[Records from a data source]
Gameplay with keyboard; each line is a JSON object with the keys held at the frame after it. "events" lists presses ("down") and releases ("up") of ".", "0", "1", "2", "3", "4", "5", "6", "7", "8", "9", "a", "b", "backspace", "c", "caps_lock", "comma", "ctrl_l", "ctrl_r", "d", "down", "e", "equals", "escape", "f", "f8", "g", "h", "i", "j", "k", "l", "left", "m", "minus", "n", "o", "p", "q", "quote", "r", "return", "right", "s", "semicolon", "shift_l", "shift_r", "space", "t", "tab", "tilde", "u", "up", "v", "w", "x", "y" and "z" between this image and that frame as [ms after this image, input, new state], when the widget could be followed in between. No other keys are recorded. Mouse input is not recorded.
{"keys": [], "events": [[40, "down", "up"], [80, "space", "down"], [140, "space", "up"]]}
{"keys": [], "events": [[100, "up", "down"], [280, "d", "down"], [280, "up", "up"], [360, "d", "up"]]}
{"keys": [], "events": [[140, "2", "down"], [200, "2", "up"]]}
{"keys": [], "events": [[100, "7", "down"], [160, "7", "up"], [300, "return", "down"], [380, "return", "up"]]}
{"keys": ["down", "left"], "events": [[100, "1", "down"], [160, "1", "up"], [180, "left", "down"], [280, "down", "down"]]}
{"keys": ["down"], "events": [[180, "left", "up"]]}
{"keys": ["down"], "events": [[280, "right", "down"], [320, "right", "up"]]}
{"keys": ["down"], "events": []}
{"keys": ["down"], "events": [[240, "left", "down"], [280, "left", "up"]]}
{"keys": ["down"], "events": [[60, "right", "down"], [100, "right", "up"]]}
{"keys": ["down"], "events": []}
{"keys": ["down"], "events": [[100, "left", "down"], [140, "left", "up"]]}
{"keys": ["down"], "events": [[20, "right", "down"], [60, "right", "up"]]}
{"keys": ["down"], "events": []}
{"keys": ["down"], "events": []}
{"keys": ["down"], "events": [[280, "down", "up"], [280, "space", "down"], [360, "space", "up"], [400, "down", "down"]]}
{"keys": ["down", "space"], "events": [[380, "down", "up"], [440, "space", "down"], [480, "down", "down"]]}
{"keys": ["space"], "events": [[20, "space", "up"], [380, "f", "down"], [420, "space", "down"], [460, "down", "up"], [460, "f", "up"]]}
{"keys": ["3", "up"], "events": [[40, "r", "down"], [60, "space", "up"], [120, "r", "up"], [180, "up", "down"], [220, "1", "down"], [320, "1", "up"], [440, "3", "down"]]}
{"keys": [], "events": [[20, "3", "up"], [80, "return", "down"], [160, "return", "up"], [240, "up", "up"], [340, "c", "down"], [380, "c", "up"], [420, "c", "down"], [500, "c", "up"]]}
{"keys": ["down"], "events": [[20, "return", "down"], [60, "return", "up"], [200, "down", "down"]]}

» The problem
Exactly as written, transcribe each line of the data.

» Response box
Gameplay with keyboard; each line is a JSON object with the keys held at the frame after it. "events" lists presses ("down") and releases ("up") of ".", "0", "1", "2", "3", "4", "5", "6", "7", "8", "9", "a", "b", "backspace", "c", "caps_lock", "comma", "ctrl_l", "ctrl_r", "d", "down", "e", "equals", "escape", "f", "f8", "g", "h", "i", "j", "k", "l", "left", "m", "minus", "n", "o", "p", "q", "quote", "r", "return", "right", "s", "semicolon", "shift_l", "shift_r", "space", "t", "tab", "tilde", "u", "up", "v", "w", "x", "y" and "z" between this image and that frame as [ms after this image, input, new state], when the widget could be followed in between. No other keys are recorded. Mouse input is not recorded.
{"keys": [], "events": [[40, "down", "up"], [80, "space", "down"], [140, "space", "up"]]}
{"keys": [], "events": [[100, "up", "down"], [280, "d", "down"], [280, "up", "up"], [360, "d", "up"]]}
{"keys": [], "events": [[140, "2", "down"], [200, "2", "up"]]}
{"keys": [], "events": [[100, "7", "down"], [160, "7", "up"], [300, "return", "down"], [380, "return", "up"]]}
{"keys": ["down", "left"], "events": [[100, "1", "down"], [160, "1", "up"], [180, "left", "down"], [280, "down", "down"]]}
{"keys": ["down"], "events": [[180, "left", "up"]]}
{"keys": ["down"], "events": [[280, "right", "down"], [320, "right", "up"]]}
{"keys": ["down"], "events": []}
{"keys": ["down"], "events": [[240, "left", "down"], [280, "left", "up"]]}
{"keys": ["down"], "events": [[60, "right", "down"], [100, "right", "up"]]}
{"keys": ["down"], "events": []}
{"keys": ["down"], "events": [[100, "left", "down"], [140, "left", "up"]]}
{"keys": ["down"], "events": [[20, "right", "down"], [60, "right", "up"]]}
{"keys": ["down"], "events": []}
{"keys": ["down"], "events": []}
{"keys": ["down"], "events": [[280, "down", "up"], [280, "space", "down"], [360, "space", "up"], [400, "down", "down"]]}
{"keys": ["down", "space"], "events": [[380, "down", "up"], [440, "space", "down"], [480, "down", "down"]]}
{"keys": ["space"], "events": [[20, "space", "up"], [380, "f", "down"], [420, "space", "down"], [460, "down", "up"], [460, "f", "up"]]}
{"keys": ["3", "up"], "events": [[40, "r", "down"], [60, "space", "up"], [120, "r", "up"], [180, "up", "down"], [220, "1", "down"], [320, "1", "up"], [440, "3", "down"]]}
{"keys": [], "events": [[20, "3", "up"], [80, "return", "down"], [160, "return", "up"], [240, "up", "up"], [340, "c", "down"], [380, "c", "up"], [420, "c", "down"], [500, "c", "up"]]}
{"keys": ["down"], "events": [[20, "return", "down"], [60, "return", "up"], [200, "down", "down"]]}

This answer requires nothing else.